RE: İngilizce Bilen Orpington Tavuk
Açıkçası ben yorumlara kadar okuyorum. Bazen de okumadan, posta bile girmeden oy verme durumları oluyor, genelde trail'ler yüzünden oluyor. Ben bu yorumu yazarken bu gönderide de misal 26 oy var ama 20 görüntülenme var.
Ayrıca, siz postunuza her girdiğinizde 1 görüntülenme ekleniyor. Yani eğer posta 10 kere giriyorsanız 10 kişi daha görmüş değil, siz 10 kere daha görmüşsünüz demektir. Dolayısıyla oradaki sayılar kandırıkçı biraz.
Kendi postuna çok girmemek lazım. Yorumlara profildeki replies ve comments kısmından bakmak lazım. Daha sağlıklı olur bu şekilde.
İngilizce kısmına gelecek olursak, eğer ingilizceniz yoksa uğraşmayın, değmez. Türk topluluğunda bir yer edinmeye çalışın. Hızlıca rep'iniz 40 oldu zaten, tebrik ederim :)
Eğer ingilizceniz varsa yazmak daha mantıklı. Yoksa çok komik duruyor gerçekten, yabancılar da pek oy vermiyor. Onun yerine art discordlarına girip onlarla konuşmak daha iyi. Bu sırada ingilizceniz de gelişir.
Yazıyı anlamaları önemli değil, onlar resimlere ve içeriğe bakarak oy veriyorlar. Fotoğrafçı bir çok arkadaşım böyle yapıyor.
Tavsiye edebilirim, eğer yabancı takipçi de çekmek istiyorsanız tabi.
Yine çok güzel açıklamalar ve tavsiyeler var burada.
Arada sırada iç dökmek de güzel oluyor steemitte bu paylaşımda öyle oldu biraz benim için.
Ama bu halinden ben de memnunum, sırf yazmış olmak için İngilizce yazmak benim de işime gelmiyor.
Ama bilmeyip, öğrenmeye çalışanlarla dalga geçenlere tepkiliyim biraz.
Komik ola ola, yanlış yapa yapa öğrenmiyor muyuz her şeyi?
Oldum olası öyle çok sosyal, insanlarla yüz yüze konuşmasını seven biri değildim.
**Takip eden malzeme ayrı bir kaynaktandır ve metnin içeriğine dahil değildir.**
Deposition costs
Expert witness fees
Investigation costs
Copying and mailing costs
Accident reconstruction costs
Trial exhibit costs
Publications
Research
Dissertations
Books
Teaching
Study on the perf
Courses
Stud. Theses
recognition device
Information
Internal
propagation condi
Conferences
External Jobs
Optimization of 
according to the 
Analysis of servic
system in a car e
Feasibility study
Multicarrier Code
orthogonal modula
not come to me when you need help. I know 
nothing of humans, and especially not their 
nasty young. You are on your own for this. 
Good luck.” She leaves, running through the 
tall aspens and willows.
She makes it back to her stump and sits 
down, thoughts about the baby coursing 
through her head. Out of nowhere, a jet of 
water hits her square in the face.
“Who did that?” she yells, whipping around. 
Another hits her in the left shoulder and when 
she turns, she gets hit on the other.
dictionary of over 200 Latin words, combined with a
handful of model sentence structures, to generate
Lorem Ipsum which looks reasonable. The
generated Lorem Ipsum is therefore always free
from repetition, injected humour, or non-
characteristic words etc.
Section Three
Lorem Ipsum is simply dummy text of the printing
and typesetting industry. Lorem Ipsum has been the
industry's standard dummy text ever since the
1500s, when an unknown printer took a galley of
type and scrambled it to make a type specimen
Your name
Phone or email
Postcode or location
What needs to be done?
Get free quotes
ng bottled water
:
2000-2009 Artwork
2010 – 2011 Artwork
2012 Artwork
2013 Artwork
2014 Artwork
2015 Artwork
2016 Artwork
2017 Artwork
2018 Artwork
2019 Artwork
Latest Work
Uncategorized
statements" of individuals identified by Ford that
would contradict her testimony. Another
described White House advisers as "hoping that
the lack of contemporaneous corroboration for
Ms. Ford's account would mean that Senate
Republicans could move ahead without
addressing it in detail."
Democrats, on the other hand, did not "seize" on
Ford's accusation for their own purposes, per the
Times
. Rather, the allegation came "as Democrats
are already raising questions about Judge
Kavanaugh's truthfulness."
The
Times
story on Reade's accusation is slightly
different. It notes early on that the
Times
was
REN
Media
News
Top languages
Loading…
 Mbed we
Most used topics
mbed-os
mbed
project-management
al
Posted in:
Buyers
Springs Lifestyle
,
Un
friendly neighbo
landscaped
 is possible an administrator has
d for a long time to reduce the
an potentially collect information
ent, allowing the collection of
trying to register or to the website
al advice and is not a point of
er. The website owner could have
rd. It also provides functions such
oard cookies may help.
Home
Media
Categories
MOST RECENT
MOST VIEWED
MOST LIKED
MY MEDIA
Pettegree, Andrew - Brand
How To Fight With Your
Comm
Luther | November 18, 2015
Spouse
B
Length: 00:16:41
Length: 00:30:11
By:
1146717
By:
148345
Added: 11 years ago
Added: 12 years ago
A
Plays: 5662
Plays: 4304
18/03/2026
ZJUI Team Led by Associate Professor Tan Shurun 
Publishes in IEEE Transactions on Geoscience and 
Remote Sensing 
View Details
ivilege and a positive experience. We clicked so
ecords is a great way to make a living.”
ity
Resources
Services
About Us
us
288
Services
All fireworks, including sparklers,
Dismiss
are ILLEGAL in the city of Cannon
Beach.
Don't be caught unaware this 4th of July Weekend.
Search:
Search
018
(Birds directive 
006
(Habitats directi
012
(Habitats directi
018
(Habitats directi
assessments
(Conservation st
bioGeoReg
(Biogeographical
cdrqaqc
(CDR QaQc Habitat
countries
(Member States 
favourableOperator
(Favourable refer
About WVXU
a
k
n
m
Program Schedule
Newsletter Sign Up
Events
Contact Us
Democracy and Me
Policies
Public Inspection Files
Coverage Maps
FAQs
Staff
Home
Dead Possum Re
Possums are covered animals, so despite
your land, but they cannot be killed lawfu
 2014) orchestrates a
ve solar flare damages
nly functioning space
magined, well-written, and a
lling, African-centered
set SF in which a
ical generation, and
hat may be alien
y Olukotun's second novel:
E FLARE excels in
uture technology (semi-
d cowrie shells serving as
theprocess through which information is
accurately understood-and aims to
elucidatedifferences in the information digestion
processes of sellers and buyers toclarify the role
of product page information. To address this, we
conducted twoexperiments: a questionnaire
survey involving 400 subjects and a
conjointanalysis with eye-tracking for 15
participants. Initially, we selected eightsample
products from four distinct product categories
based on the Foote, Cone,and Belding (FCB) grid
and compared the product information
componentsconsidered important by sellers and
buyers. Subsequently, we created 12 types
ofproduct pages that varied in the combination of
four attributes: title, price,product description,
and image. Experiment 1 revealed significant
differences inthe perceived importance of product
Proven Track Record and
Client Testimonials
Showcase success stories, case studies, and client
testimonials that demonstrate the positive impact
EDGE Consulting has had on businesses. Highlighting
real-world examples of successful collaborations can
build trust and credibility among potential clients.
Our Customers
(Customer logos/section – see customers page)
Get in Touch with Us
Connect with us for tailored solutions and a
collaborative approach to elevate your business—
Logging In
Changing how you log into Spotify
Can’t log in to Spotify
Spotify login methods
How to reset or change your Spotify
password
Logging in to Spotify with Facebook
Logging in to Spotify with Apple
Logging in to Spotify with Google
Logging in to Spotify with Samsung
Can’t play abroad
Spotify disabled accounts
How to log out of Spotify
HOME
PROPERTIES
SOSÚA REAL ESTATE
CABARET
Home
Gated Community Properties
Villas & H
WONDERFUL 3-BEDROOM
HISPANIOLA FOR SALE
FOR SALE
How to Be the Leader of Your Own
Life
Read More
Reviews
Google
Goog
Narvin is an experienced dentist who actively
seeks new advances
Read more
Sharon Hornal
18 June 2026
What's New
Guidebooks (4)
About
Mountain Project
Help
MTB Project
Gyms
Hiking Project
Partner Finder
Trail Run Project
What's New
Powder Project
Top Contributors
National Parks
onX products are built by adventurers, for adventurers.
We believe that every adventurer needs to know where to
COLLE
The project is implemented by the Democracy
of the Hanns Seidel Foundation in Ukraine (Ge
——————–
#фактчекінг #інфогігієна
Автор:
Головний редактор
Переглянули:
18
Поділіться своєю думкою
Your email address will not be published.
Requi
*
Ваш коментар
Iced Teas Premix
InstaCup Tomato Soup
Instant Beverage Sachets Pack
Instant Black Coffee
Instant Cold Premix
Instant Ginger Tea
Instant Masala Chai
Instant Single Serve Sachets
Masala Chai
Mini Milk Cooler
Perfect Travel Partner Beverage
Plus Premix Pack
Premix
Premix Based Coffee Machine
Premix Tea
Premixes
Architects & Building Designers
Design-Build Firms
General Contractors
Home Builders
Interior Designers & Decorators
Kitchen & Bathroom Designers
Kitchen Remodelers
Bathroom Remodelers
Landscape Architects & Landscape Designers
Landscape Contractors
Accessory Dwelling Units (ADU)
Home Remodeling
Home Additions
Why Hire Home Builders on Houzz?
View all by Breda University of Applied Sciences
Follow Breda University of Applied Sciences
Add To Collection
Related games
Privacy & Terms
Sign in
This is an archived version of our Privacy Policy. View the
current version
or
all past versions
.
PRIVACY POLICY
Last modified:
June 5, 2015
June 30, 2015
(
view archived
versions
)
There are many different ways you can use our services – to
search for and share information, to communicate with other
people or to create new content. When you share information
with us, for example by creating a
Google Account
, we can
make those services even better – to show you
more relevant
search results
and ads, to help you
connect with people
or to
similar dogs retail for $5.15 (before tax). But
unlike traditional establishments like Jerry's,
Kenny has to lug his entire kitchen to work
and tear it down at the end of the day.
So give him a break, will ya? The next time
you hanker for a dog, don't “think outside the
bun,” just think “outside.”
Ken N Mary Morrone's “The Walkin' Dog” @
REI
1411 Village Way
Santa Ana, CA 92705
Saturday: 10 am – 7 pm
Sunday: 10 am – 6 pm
Gruplaşma olunca da çok hoşuma gitmiyor.
Üniversitedeyken 5-6 kişilik gruplar olurdu,
kimileri hemşehrilikten kimileri hocadan soruları alabildikleri için bir araya gelirdi.
Gruptan biri gidip başkasıyla konuşmaya başlayınca da küserlerdi o kişiye.
Aynı davranışı -ben mezun oldum- , iş yerlerinde de görüyorum.
Tabi dayanışma yardımlaşma güzel bir şey.
Ama sanki çok köşe başı tutmaca oynuyoruz.
Bazan ben de kendimi öyle hissediyorum.
Takım tutar gibi değilde sevgiyle kucaklayıcı olmak,
İnsanları istedikleri zaman başka ilişkiler kurabilecekleri şekilde serbest bırakıp desteklemek sizin de söylediğiniz gibi isteyenler yazsın komik de olsa yabancı dilde diye düşünüyorum.
Fikirleriniz çok değerli, bir de ben anlasam başarılı olup olamadığımı çok iyi olacak, 40 olmak iyi bir şeyse, onu da sizden öğrenmiş oldum.
Daha çok eksiğim var, sonraki yazılarımda da yoğunluğunuz elverdiğince geri dönüş yapın lütfen.